L’Odeur de la bête, c’est en apparence d’abord une critique nuancée du bloc socialiste, de sa bureaucratie tatillonne [1], des comportements arrogants et supérieurs de ses « élites » coloniales, finalement guère différentes de celles du bloc opposé, mais une critique qui ne cache pas la promesse d’émancipation réelle apportée par l’idéologie marxiste-léniniste à une race extra-terrestre sous-développée, en un reflet direct des progrès géographiques de la sphère d’influence « socialiste » au cours des années 70. Mais le roman palpite surtout de ce qui s’impose comme un des thèmes majeurs de Philippe Curval, celui de la compréhension de l’autre, de l’ouverture à l’altérité comme promesse -souvent non advenue, malheureusement, « Parce que l’Homme avait peur des autres. » (p.150) [2] - d’un épanouissement général. La relation souvent crue, brute, entre Stapole et Nyth, est éminemment transgressive, résonnant comme un ultime écho des espoirs de libération sexuelle des années 68. Mais par-delà, c’est une ode au métissage qui est entonné. Stapole est lui-même fruit d’un couple original (une Soviétique d’origine mongole et un Jamaïcain), et il caresse l’espoir, outre d’un apprivoisement des nouveaux arrivants avec les indigènes [3], d’une réconciliation entre les deux rameaux autrefois complémentaires des habitants de Shafton, l’espèce antérieurement supérieure ayant fait le choix de renier les acquis de la civilisation au profit d’une vie plus instinctive, moins lourde à porter (on pense en partie au dénouement du film Planète interdite). Ce que l’on peut lire comme une allégorie de l’idéal porté par Philippe Curval, celui d’un anarchisme individualiste, ouvert à tous, dominants comme dominés (naonyths comme shafts), l’union de toutes les bonnes volontés, avides d’hédonisme et de solidarité, primant sur la confrontation et l’affrontement destructeurs…

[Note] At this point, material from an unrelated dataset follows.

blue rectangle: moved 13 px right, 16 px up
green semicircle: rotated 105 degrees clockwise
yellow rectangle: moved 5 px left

[1] « L’Union socialiste avait un air incomparable de faire passer le temps à qui s’ennuyait dans la vie, en octroyant à ceux qui travaillaient à ne rien faire une conscience de classe inébranlable. », p.86. « Trop habitué à l’Union socialiste pour savoir qu’il ne fallait jamais s’attaquer de front aux propositions des fonctionnaires, même si elles étaient aussi absurdes et cruelles (…) », p.128.

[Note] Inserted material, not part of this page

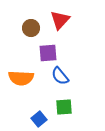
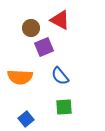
red triangle: rotated 45 degrees counterclockwise
purple square: moved 4 px left, 6 px up; rotated 18 degrees counterclockwise
orange semicircle: moved 1 px left, 1 px up
blue square: moved 13 px left
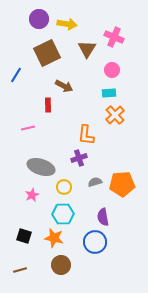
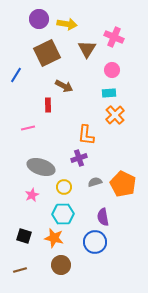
orange pentagon: moved 1 px right; rotated 30 degrees clockwise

[2] « (…) à propos de la liberté : l’un voyant son essor dans l’abdication de l’individu au profit du nombre (d’une ombre ?) [le représentant de l’Union socialiste], l’autre dans la recherche de la différence pour l’exaltation absolue de l’identité. [Stapole] », p.175.
[3] « Le paria et le colonisateur vivaient en symbiose. », p.169.